**Task**
Can you recast every one of the records below as a numbered list, dropping the blank lines?

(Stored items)
-- -- --
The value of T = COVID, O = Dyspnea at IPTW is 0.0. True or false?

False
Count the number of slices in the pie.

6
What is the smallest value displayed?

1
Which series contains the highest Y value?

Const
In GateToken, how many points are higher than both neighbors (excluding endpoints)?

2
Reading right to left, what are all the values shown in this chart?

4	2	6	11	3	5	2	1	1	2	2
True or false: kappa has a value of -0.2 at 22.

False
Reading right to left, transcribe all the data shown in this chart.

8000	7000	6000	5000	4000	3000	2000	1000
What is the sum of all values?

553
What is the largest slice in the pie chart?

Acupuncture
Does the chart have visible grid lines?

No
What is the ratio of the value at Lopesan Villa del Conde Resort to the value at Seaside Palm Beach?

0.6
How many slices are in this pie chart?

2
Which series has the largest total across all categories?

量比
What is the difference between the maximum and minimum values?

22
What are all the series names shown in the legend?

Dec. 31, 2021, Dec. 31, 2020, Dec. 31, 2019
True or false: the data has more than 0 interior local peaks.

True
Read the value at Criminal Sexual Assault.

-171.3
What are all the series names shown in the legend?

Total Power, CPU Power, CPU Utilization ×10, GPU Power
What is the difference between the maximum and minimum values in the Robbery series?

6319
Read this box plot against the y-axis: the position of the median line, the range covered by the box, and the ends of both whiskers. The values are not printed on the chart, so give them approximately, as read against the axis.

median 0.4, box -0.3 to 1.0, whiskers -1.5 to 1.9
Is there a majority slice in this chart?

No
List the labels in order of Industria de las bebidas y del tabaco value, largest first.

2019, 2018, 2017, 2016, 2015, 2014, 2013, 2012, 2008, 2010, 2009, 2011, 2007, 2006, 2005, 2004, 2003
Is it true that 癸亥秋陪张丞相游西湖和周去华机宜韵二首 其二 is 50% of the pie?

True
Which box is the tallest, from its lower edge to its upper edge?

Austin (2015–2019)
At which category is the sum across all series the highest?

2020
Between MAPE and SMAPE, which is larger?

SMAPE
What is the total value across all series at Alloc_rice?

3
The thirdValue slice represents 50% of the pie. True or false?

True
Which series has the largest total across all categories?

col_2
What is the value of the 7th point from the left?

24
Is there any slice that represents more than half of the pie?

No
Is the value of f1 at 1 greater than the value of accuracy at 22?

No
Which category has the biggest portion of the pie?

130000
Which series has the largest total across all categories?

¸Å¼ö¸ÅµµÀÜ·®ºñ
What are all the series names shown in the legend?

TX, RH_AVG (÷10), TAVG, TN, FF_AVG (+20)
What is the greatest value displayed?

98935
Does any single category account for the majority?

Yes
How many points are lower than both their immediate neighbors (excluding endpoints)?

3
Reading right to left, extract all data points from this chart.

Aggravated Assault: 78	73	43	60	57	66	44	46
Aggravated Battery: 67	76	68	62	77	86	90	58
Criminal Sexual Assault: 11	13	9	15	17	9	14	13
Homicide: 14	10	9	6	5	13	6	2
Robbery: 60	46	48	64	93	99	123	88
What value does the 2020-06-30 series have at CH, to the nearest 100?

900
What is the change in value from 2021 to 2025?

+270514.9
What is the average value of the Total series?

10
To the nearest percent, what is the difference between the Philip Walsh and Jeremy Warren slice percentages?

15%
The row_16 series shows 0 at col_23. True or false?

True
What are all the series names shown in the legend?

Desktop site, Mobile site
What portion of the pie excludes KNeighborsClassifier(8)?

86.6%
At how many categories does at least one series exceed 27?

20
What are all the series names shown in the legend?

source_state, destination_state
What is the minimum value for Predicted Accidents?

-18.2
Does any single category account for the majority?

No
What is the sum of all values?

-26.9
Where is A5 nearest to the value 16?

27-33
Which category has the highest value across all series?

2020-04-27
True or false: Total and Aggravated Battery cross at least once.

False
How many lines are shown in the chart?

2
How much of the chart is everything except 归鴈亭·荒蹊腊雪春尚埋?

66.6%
-- -- --
**Answer space**
1. The value of T = COVID, O = Dyspnea at IPTW is 0.0. True or false?
2. False
3. Count the number of slices in the pie.
4. 6
5. What is the smallest value displayed?
6. 1
7. Which series contains the highest Y value?
8. Const
9. In GateToken, how many points are higher than both neighbors (excluding endpoints)?
10. 2
11. Reading right to left, what are all the values shown in this chart?
12. 4	2	6	11	3	5	2	1	1	2	2
13. True or false: kappa has a value of -0.2 at 22.
14. False
15. Reading right to left, transcribe all the data shown in this chart.
16. 8000	7000	6000	5000	4000	3000	2000	1000
17. What is the sum of all values?
18. 553
19. What is the largest slice in the pie chart?
20. Acupuncture
21. Does the chart have visible grid lines?
22. No
23. What is the ratio of the value at Lopesan Villa del Conde Resort to the value at Seaside Palm Beach?
24. 0.6
25. How many slices are in this pie chart?
26. 2
27. Which series has the largest total across all categories?
28. 量比
29. What is the difference between the maximum and minimum values?
30. 22
31. What are all the series names shown in the legend?
32. Dec. 31, 2021, Dec. 31, 2020, Dec. 31, 2019
33. True or false: the data has more than 0 interior local peaks.
34. True
35. Read the value at Criminal Sexual Assault.
36. -171.3
37. What are all the series names shown in the legend?
38. Total Power, CPU Power, CPU Utilization ×10, GPU Power
39. What is the difference between the maximum and minimum values in the Robbery series?
40. 6319
41. Read this box plot against the y-axis: the position of the median line, the range covered by the box, and the ends of both whiskers. The values are not printed on the chart, so give them approximately, as read against the axis.
42. median 0.4, box -0.3 to 1.0, whiskers -1.5 to 1.9
43. Is there a majority slice in this chart?
44. No
45. List the labels in order of Industria de las bebidas y del tabaco value, largest first.
46. 2019, 2018, 2017, 2016, 2015, 2014, 2013, 2012, 2008, 2010, 2009, 2011, 2007, 2006, 2005, 2004, 2003
47. Is it true that 癸亥秋陪张丞相游西湖和周去华机宜韵二首 其二 is 50% of the pie?
48. True
49. Which box is the tallest, from its lower edge to its upper edge?
50. Austin (2015–2019)
51. At which category is the sum across all series the highest?
52. 2020
53. Between MAPE and SMAPE, which is larger?
54. SMAPE
55. What is the total value across all series at Alloc_rice?
56. 3
57. The thirdValue slice represents 50% of the pie. True or false?
58. True
59. Which series has the largest total across all categories?
60. col_2
61. What is the value of the 7th point from the left?
62. 24
63. Is there any slice that represents more than half of the pie?
64. No
65. Is the value of f1 at 1 greater than the value of accuracy at 22?
66. No
67. Which category has the biggest portion of the pie?
68. 130000
69. Which series has the largest total across all categories?
70. ¸Å¼ö¸ÅµµÀÜ·®ºñ
71. What are all the series names shown in the legend?
72. TX, RH_AVG (÷10), TAVG, TN, FF_AVG (+20)
73. What is the greatest value displayed?
74. 98935
75. Does any single category account for the majority?
76. Yes
77. How many points are lower than both their immediate neighbors (excluding endpoints)?
78. 3
79. Reading right to left, extract all data points from this chart.
80. Aggravated Assault: 78	73	43	60	57	66	44	46
81. Aggravated Battery: 67	76	68	62	77	86	90	58
82. Criminal Sexual Assault: 11	13	9	15	17	9	14	13
83. Homicide: 14	10	9	6	5	13	6	2
84. Robbery: 60	46	48	64	93	99	123	88
85. What value does the 2020-06-30 series have at CH, to the nearest 100?
86. 900
87. What is the change in value from 2021 to 2025?
88. +270514.9
89. What is the average value of the Total series?
90. 10
91. To the nearest percent, what is the difference between the Philip Walsh and Jeremy Warren slice percentages?
92. 15%
93. The row_16 series shows 0 at col_23. True or false?
94. True
95. What are all the series names shown in the legend?
96. Desktop site, Mobile site
97. What portion of the pie excludes KNeighborsClassifier(8)?
98. 86.6%
99. At how many categories does at least one series exceed 27?
100. 20
101. What are all the series names shown in the legend?
102. source_state, destination_state
103. What is the minimum value for Predicted Accidents?
104. -18.2
105. Does any single category account for the majority?
106. No
107. What is the sum of all values?
108. -26.9
109. Where is A5 nearest to the value 16?
110. 27-33
111. Which category has the highest value across all series?
112. 2020-04-27
113. True or false: Total and Aggravated Battery cross at least once.
114. False
115. How many lines are shown in the chart?
116. 2
117. How much of the chart is everything except 归鴈亭·荒蹊腊雪春尚埋?
118. 66.6%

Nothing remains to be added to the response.